Pour pallier ce problème d'hygiène, des curages sont effectués tous les cinq ans environ. En 1869, un arrêté municipal supprime les latrines de trente maisons et interdit de jeter dans la rivière les débris de toutes espèces. Il faut attendre les années 1890-1900 pour voir la réalisation de travaux d'assainissement entre la rue de la Chaussée et la Grande-Rue. Cependant, à l'occasion des "Journées balzaciennes", L'Éclaireur Régional de l'Ouest des 14 et 15 mai 1949 écrit : "[...] détruisons le bobard lancé par certains [...] de la saleté repoussante de la Briante [...]. Non, la Briante est au contraire proprette et lorsque que le soleil la touche, l'eau apparaît limpide.
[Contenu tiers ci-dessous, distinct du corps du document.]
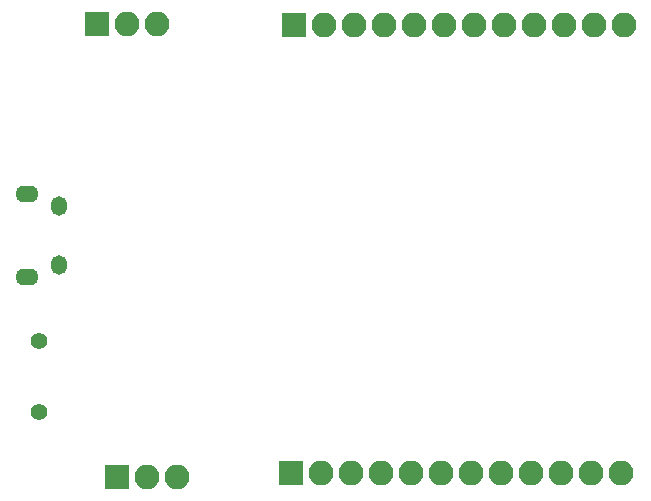
<source format=gbs>
G04 #@! TF.GenerationSoftware,KiCad,Pcbnew,no-vcs-found-aeac415~59~ubuntu16.04.1*
G04 #@! TF.CreationDate,2017-08-23T23:17:54+02:00*
G04 #@! TF.ProjectId,GhostESP32,47686F737445535033322E6B69636164,rev?*
G04 #@! TF.SameCoordinates,Original*
G04 #@! TF.FileFunction,Soldermask,Bot*
G04 #@! TF.FilePolarity,Negative*
%FSLAX46Y46*%
G04 Gerber Fmt 4.6, Leading zero omitted, Abs format (unit mm)*
G04 Created by KiCad (PCBNEW no-vcs-found-aeac415~59~ubuntu16.04.1) date Wed Aug 23 23:17:54 2017*
%MOMM*%
%LPD*%
G01*
G04 APERTURE LIST*
%ADD10R,2.100000X2.100000*%
%ADD11O,2.100000X2.100000*%
%ADD12O,1.950000X1.400000*%
%ADD13O,1.350000X1.650000*%
%ADD14C,1.400000*%
G04 APERTURE END LIST*
D10*
X125600000Y-125000000D03*
D11*
X128140000Y-125000000D03*
X130680000Y-125000000D03*
D12*
X117950000Y-108100000D03*
X117950000Y-101100000D03*
D13*
X120650000Y-107100000D03*
X120650000Y-102100000D03*
D14*
X119000000Y-119500000D03*
X119000000Y-113500000D03*
D11*
X128980000Y-86700000D03*
X126440000Y-86700000D03*
D10*
X123900000Y-86700000D03*
X140300000Y-124700000D03*
D11*
X142840000Y-124700000D03*
X145380000Y-124700000D03*
X147920000Y-124700000D03*
X150460000Y-124700000D03*
X153000000Y-124700000D03*
X155540000Y-124700000D03*
X158080000Y-124700000D03*
X160620000Y-124700000D03*
X163160000Y-124700000D03*
X165700000Y-124700000D03*
X168240000Y-124700000D03*
X168460000Y-86800000D03*
X165920000Y-86800000D03*
X163380000Y-86800000D03*
X160840000Y-86800000D03*
X158300000Y-86800000D03*
X155760000Y-86800000D03*
X153220000Y-86800000D03*
X150680000Y-86800000D03*
X148140000Y-86800000D03*
X145600000Y-86800000D03*
X143060000Y-86800000D03*
D10*
X140520000Y-86800000D03*
M02*

</source>
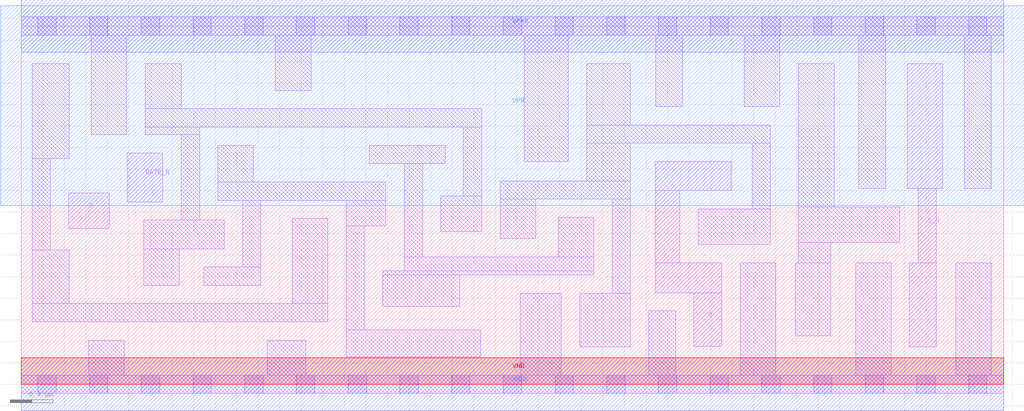
<source format=lef>
# Copyright 2020 The SkyWater PDK Authors
#
# Licensed under the Apache License, Version 2.0 (the "License");
# you may not use this file except in compliance with the License.
# You may obtain a copy of the License at
#
#     https://www.apache.org/licenses/LICENSE-2.0
#
# Unless required by applicable law or agreed to in writing, software
# distributed under the License is distributed on an "AS IS" BASIS,
# WITHOUT WARRANTIES OR CONDITIONS OF ANY KIND, either express or implied.
# See the License for the specific language governing permissions and
# limitations under the License.
#
# SPDX-License-Identifier: Apache-2.0

VERSION 5.7 ;
  NOWIREEXTENSIONATPIN ON ;
  DIVIDERCHAR "/" ;
  BUSBITCHARS "[]" ;
MACRO sky130_fd_sc_hs__dlxbn_2
  CLASS CORE ;
  FOREIGN sky130_fd_sc_hs__dlxbn_2 ;
  ORIGIN  0.000000  0.000000 ;
  SIZE  9.120000 BY  3.330000 ;
  SYMMETRY X Y ;
  SITE unit ;
  PIN D
    ANTENNAGATEAREA  0.208500 ;
    DIRECTION INPUT ;
    USE SIGNAL ;
    PORT
      LAYER li1 ;
        RECT 0.440000 1.450000 0.815000 1.780000 ;
    END
  END D
  PIN Q
    ANTENNADIFFAREA  0.543200 ;
    DIRECTION OUTPUT ;
    USE SIGNAL ;
    PORT
      LAYER li1 ;
        RECT 5.885000 0.850000 6.505000 1.130000 ;
        RECT 5.885000 1.130000 6.115000 1.800000 ;
        RECT 5.885000 1.800000 6.590000 2.070000 ;
        RECT 6.245000 0.355000 6.505000 0.850000 ;
    END
  END Q
  PIN Q_N
    ANTENNADIFFAREA  0.543200 ;
    DIRECTION OUTPUT ;
    USE SIGNAL ;
    PORT
      LAYER li1 ;
        RECT 8.225000 1.820000 8.555000 2.980000 ;
        RECT 8.245000 0.350000 8.495000 1.130000 ;
        RECT 8.325000 1.130000 8.495000 1.820000 ;
    END
  END Q_N
  PIN GATE_N
    ANTENNAGATEAREA  0.237000 ;
    DIRECTION INPUT ;
    USE CLOCK ;
    PORT
      LAYER li1 ;
        RECT 0.985000 1.695000 1.315000 2.150000 ;
    END
  END GATE_N
  PIN VGND
    DIRECTION INOUT ;
    USE GROUND ;
    PORT
      LAYER met1 ;
        RECT 0.000000 -0.245000 9.120000 0.245000 ;
    END
  END VGND
  PIN VNB
    DIRECTION INOUT ;
    USE GROUND ;
    PORT
      LAYER pwell ;
        RECT 0.000000 0.000000 9.120000 0.245000 ;
    END
  END VNB
  PIN VPB
    DIRECTION INOUT ;
    USE POWER ;
    PORT
      LAYER nwell ;
        RECT -0.190000 1.660000 9.310000 3.520000 ;
    END
  END VPB
  PIN VPWR
    DIRECTION INOUT ;
    USE POWER ;
    PORT
      LAYER met1 ;
        RECT 0.000000 3.085000 9.120000 3.575000 ;
    END
  END VPWR
  OBS
    LAYER li1 ;
      RECT 0.000000 -0.085000 9.120000 0.085000 ;
      RECT 0.000000  3.245000 9.120000 3.415000 ;
      RECT 0.100000  0.580000 2.845000 0.750000 ;
      RECT 0.100000  0.750000 0.445000 1.250000 ;
      RECT 0.100000  1.250000 0.270000 2.100000 ;
      RECT 0.100000  2.100000 0.445000 2.980000 ;
      RECT 0.625000  0.085000 0.955000 0.410000 ;
      RECT 0.650000  2.320000 0.980000 3.245000 ;
      RECT 1.135000  0.920000 1.465000 1.260000 ;
      RECT 1.135000  1.260000 1.885000 1.525000 ;
      RECT 1.150000  2.320000 1.655000 2.390000 ;
      RECT 1.150000  2.390000 4.275000 2.560000 ;
      RECT 1.150000  2.560000 1.485000 2.980000 ;
      RECT 1.485000  1.525000 1.655000 2.320000 ;
      RECT 1.695000  0.920000 2.225000 1.090000 ;
      RECT 1.825000  1.710000 3.385000 1.880000 ;
      RECT 1.825000  1.880000 2.155000 2.220000 ;
      RECT 2.055000  1.090000 2.225000 1.710000 ;
      RECT 2.285000  0.085000 2.640000 0.410000 ;
      RECT 2.360000  2.730000 2.690000 3.245000 ;
      RECT 2.515000  0.750000 2.845000 1.540000 ;
      RECT 3.015000  0.255000 4.265000 0.505000 ;
      RECT 3.015000  0.505000 3.185000 1.470000 ;
      RECT 3.015000  1.470000 3.385000 1.710000 ;
      RECT 3.230000  2.050000 3.935000 2.220000 ;
      RECT 3.355000  0.725000 4.070000 1.015000 ;
      RECT 3.355000  1.015000 5.315000 1.055000 ;
      RECT 3.555000  1.055000 5.315000 1.185000 ;
      RECT 3.555000  1.185000 3.725000 2.050000 ;
      RECT 3.895000  1.420000 4.275000 1.750000 ;
      RECT 4.105000  1.750000 4.275000 2.390000 ;
      RECT 4.445000  1.355000 4.775000 1.720000 ;
      RECT 4.445000  1.720000 5.655000 1.890000 ;
      RECT 4.630000  0.085000 5.015000 0.845000 ;
      RECT 4.670000  2.070000 5.080000 3.245000 ;
      RECT 4.985000  1.185000 5.315000 1.550000 ;
      RECT 5.185000  0.350000 5.655000 0.845000 ;
      RECT 5.250000  1.890000 5.655000 2.240000 ;
      RECT 5.250000  2.240000 6.955000 2.410000 ;
      RECT 5.250000  2.410000 5.655000 2.980000 ;
      RECT 5.485000  0.845000 5.655000 1.720000 ;
      RECT 5.825000  0.085000 6.075000 0.680000 ;
      RECT 5.890000  2.580000 6.140000 3.245000 ;
      RECT 6.285000  1.300000 6.955000 1.630000 ;
      RECT 6.675000  0.085000 7.005000 1.130000 ;
      RECT 6.710000  2.580000 7.040000 3.245000 ;
      RECT 6.785000  1.630000 6.955000 2.240000 ;
      RECT 7.185000  0.450000 7.515000 1.130000 ;
      RECT 7.215000  1.130000 7.515000 1.320000 ;
      RECT 7.215000  1.320000 8.155000 1.650000 ;
      RECT 7.215000  1.650000 7.545000 2.980000 ;
      RECT 7.745000  0.085000 8.075000 1.130000 ;
      RECT 7.775000  1.820000 8.025000 3.245000 ;
      RECT 8.675000  0.085000 9.005000 1.130000 ;
      RECT 8.755000  1.820000 9.005000 3.245000 ;
    LAYER mcon ;
      RECT 0.155000 -0.085000 0.325000 0.085000 ;
      RECT 0.155000  3.245000 0.325000 3.415000 ;
      RECT 0.635000 -0.085000 0.805000 0.085000 ;
      RECT 0.635000  3.245000 0.805000 3.415000 ;
      RECT 1.115000 -0.085000 1.285000 0.085000 ;
      RECT 1.115000  3.245000 1.285000 3.415000 ;
      RECT 1.595000 -0.085000 1.765000 0.085000 ;
      RECT 1.595000  3.245000 1.765000 3.415000 ;
      RECT 2.075000 -0.085000 2.245000 0.085000 ;
      RECT 2.075000  3.245000 2.245000 3.415000 ;
      RECT 2.555000 -0.085000 2.725000 0.085000 ;
      RECT 2.555000  3.245000 2.725000 3.415000 ;
      RECT 3.035000 -0.085000 3.205000 0.085000 ;
      RECT 3.035000  3.245000 3.205000 3.415000 ;
      RECT 3.515000 -0.085000 3.685000 0.085000 ;
      RECT 3.515000  3.245000 3.685000 3.415000 ;
      RECT 3.995000 -0.085000 4.165000 0.085000 ;
      RECT 3.995000  3.245000 4.165000 3.415000 ;
      RECT 4.475000 -0.085000 4.645000 0.085000 ;
      RECT 4.475000  3.245000 4.645000 3.415000 ;
      RECT 4.955000 -0.085000 5.125000 0.085000 ;
      RECT 4.955000  3.245000 5.125000 3.415000 ;
      RECT 5.435000 -0.085000 5.605000 0.085000 ;
      RECT 5.435000  3.245000 5.605000 3.415000 ;
      RECT 5.915000 -0.085000 6.085000 0.085000 ;
      RECT 5.915000  3.245000 6.085000 3.415000 ;
      RECT 6.395000 -0.085000 6.565000 0.085000 ;
      RECT 6.395000  3.245000 6.565000 3.415000 ;
      RECT 6.875000 -0.085000 7.045000 0.085000 ;
      RECT 6.875000  3.245000 7.045000 3.415000 ;
      RECT 7.355000 -0.085000 7.525000 0.085000 ;
      RECT 7.355000  3.245000 7.525000 3.415000 ;
      RECT 7.835000 -0.085000 8.005000 0.085000 ;
      RECT 7.835000  3.245000 8.005000 3.415000 ;
      RECT 8.315000 -0.085000 8.485000 0.085000 ;
      RECT 8.315000  3.245000 8.485000 3.415000 ;
      RECT 8.795000 -0.085000 8.965000 0.085000 ;
      RECT 8.795000  3.245000 8.965000 3.415000 ;
  END
END sky130_fd_sc_hs__dlxbn_2
END LIBRARY

</source>
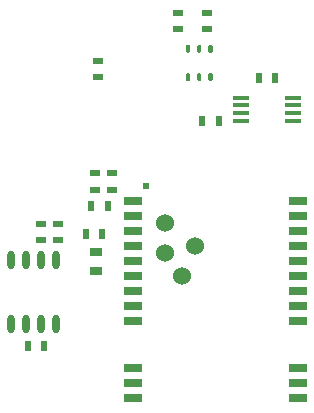
<source format=gbr>
G04 #@! TF.GenerationSoftware,KiCad,Pcbnew,5.1.9-73d0e3b20d~88~ubuntu20.04.1*
G04 #@! TF.CreationDate,2021-01-21T11:53:33+01:00*
G04 #@! TF.ProjectId,lorawan_e78-868ln22s_minipci,6c6f7261-7761-46e5-9f65-37382d383638,V1.0*
G04 #@! TF.SameCoordinates,Original*
G04 #@! TF.FileFunction,Paste,Top*
G04 #@! TF.FilePolarity,Positive*
%FSLAX46Y46*%
G04 Gerber Fmt 4.6, Leading zero omitted, Abs format (unit mm)*
G04 Created by KiCad (PCBNEW 5.1.9-73d0e3b20d~88~ubuntu20.04.1) date 2021-01-21 11:53:33*
%MOMM*%
%LPD*%
G01*
G04 APERTURE LIST*
%ADD10R,1.450000X0.450000*%
%ADD11R,1.000000X0.800000*%
%ADD12R,1.500000X0.800000*%
%ADD13R,0.600000X0.600000*%
%ADD14C,1.524000*%
%ADD15R,0.880000X0.480000*%
%ADD16R,0.480000X0.880000*%
%ADD17O,0.600000X1.550000*%
G04 APERTURE END LIST*
G36*
G01*
X156217500Y-79790000D02*
X156022500Y-79790000D01*
G75*
G02*
X155925000Y-79692500I0J97500D01*
G01*
X155925000Y-79247500D01*
G75*
G02*
X156022500Y-79150000I97500J0D01*
G01*
X156217500Y-79150000D01*
G75*
G02*
X156315000Y-79247500I0J-97500D01*
G01*
X156315000Y-79692500D01*
G75*
G02*
X156217500Y-79790000I-97500J0D01*
G01*
G37*
G36*
G01*
X157167500Y-79790000D02*
X156972500Y-79790000D01*
G75*
G02*
X156875000Y-79692500I0J97500D01*
G01*
X156875000Y-79247500D01*
G75*
G02*
X156972500Y-79150000I97500J0D01*
G01*
X157167500Y-79150000D01*
G75*
G02*
X157265000Y-79247500I0J-97500D01*
G01*
X157265000Y-79692500D01*
G75*
G02*
X157167500Y-79790000I-97500J0D01*
G01*
G37*
G36*
G01*
X158117500Y-79790000D02*
X157922500Y-79790000D01*
G75*
G02*
X157825000Y-79692500I0J97500D01*
G01*
X157825000Y-79247500D01*
G75*
G02*
X157922500Y-79150000I97500J0D01*
G01*
X158117500Y-79150000D01*
G75*
G02*
X158215000Y-79247500I0J-97500D01*
G01*
X158215000Y-79692500D01*
G75*
G02*
X158117500Y-79790000I-97500J0D01*
G01*
G37*
G36*
G01*
X158117500Y-82190000D02*
X157922500Y-82190000D01*
G75*
G02*
X157825000Y-82092500I0J97500D01*
G01*
X157825000Y-81647500D01*
G75*
G02*
X157922500Y-81550000I97500J0D01*
G01*
X158117500Y-81550000D01*
G75*
G02*
X158215000Y-81647500I0J-97500D01*
G01*
X158215000Y-82092500D01*
G75*
G02*
X158117500Y-82190000I-97500J0D01*
G01*
G37*
G36*
G01*
X157167500Y-82190000D02*
X156972500Y-82190000D01*
G75*
G02*
X156875000Y-82092500I0J97500D01*
G01*
X156875000Y-81647500D01*
G75*
G02*
X156972500Y-81550000I97500J0D01*
G01*
X157167500Y-81550000D01*
G75*
G02*
X157265000Y-81647500I0J-97500D01*
G01*
X157265000Y-82092500D01*
G75*
G02*
X157167500Y-82190000I-97500J0D01*
G01*
G37*
G36*
G01*
X156217500Y-82190000D02*
X156022500Y-82190000D01*
G75*
G02*
X155925000Y-82092500I0J97500D01*
G01*
X155925000Y-81647500D01*
G75*
G02*
X156022500Y-81550000I97500J0D01*
G01*
X156217500Y-81550000D01*
G75*
G02*
X156315000Y-81647500I0J-97500D01*
G01*
X156315000Y-82092500D01*
G75*
G02*
X156217500Y-82190000I-97500J0D01*
G01*
G37*
D10*
X165040000Y-83595000D03*
X165040000Y-84245000D03*
X165040000Y-84895000D03*
X165040000Y-85545000D03*
X160640000Y-85545000D03*
X160640000Y-84895000D03*
X160640000Y-84245000D03*
X160640000Y-83595000D03*
D11*
X148310000Y-96680000D03*
X148310000Y-98280000D03*
D12*
X151450000Y-92340000D03*
D13*
X152600000Y-91120000D03*
D12*
X151450000Y-93610000D03*
X151450000Y-94880000D03*
X151450000Y-96150000D03*
X151450000Y-97420000D03*
X151450000Y-98690000D03*
X151450000Y-99960000D03*
X151450000Y-101230000D03*
X151450000Y-102500000D03*
X165450000Y-102500000D03*
X165450000Y-97420000D03*
X165450000Y-101230000D03*
X165450000Y-99960000D03*
X165450000Y-93610000D03*
X165450000Y-92340000D03*
X165450000Y-94880000D03*
X165450000Y-96150000D03*
X165450000Y-98690000D03*
X151450000Y-109070000D03*
X151450000Y-107800000D03*
X151450000Y-106530000D03*
X165450000Y-107800000D03*
X165450000Y-109070000D03*
X165450000Y-106530000D03*
D14*
X155580000Y-98680000D03*
X154150000Y-96785000D03*
X156680000Y-96150000D03*
X154180000Y-94245000D03*
D15*
X148230000Y-89990000D03*
X148230000Y-91390000D03*
X149660000Y-91400000D03*
X149660000Y-90000000D03*
D16*
X149320000Y-92750000D03*
X147920000Y-92750000D03*
D15*
X143690000Y-94280000D03*
X143690000Y-95680000D03*
X145090000Y-95690000D03*
X145090000Y-94290000D03*
D16*
X148880000Y-95160000D03*
X147480000Y-95160000D03*
X157330000Y-85570000D03*
X158730000Y-85570000D03*
D17*
X144955000Y-102750000D03*
X143685000Y-102750000D03*
X142415000Y-102750000D03*
X141145000Y-102750000D03*
X141145000Y-97350000D03*
X142415000Y-97350000D03*
X143685000Y-97350000D03*
X144955000Y-97350000D03*
D16*
X163500000Y-81950000D03*
X162100000Y-81950000D03*
X142570000Y-104650000D03*
X143970000Y-104650000D03*
D15*
X148510000Y-81890000D03*
X148510000Y-80490000D03*
X157760000Y-77820000D03*
X157760000Y-76420000D03*
X155300000Y-76420000D03*
X155300000Y-77820000D03*
M02*

</source>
D'ailleurs les riverains des deux bras ont intérêt à cette propreté car ils y ont des lavoirs [...] l'eau est propre et convient parfaitement au lavage du linge." Entre les rues de la Porte-de-la-Barre et de Fresnay, la Briante est canalisée en 1956-1957 et, de 1964 à 1973, la pose de buses est entreprise faisant couler l'essentiel du cours d'eau sous la rue De-Lattre-de-Tassigny. En 1971, les buses ne sont pas encore installées sur la section allant de la rue de la Chaussée à la Grande-Rue en longeant l'école Masson. Ouest-France note le 17 août : "Et la Briante, plus sale que jamais, continue à charrier ses déchets, ses détritus et ses microbes dans une odeur pestilentielle, attirant toute une faune indésirable de crapauds (les moins répugnants), de moustiques et de rats."
Aujourd'hui, de la forêt à l'entrée de l'agglomération, les pêcheurs y taquinent le poisson et les travaux réalisés dans son parcours urbain ont presque fait disparaître la Briante qui sert surtout de collecteur d'eaux pluviales quelque peu polluées, n'empêchant pas une vie aquatique puisque l'on peut y apercevoir des vairons et des truites.
Extrait de Alençon de A à Z (Alain Champion, Éditions Alan Sutton, 2008).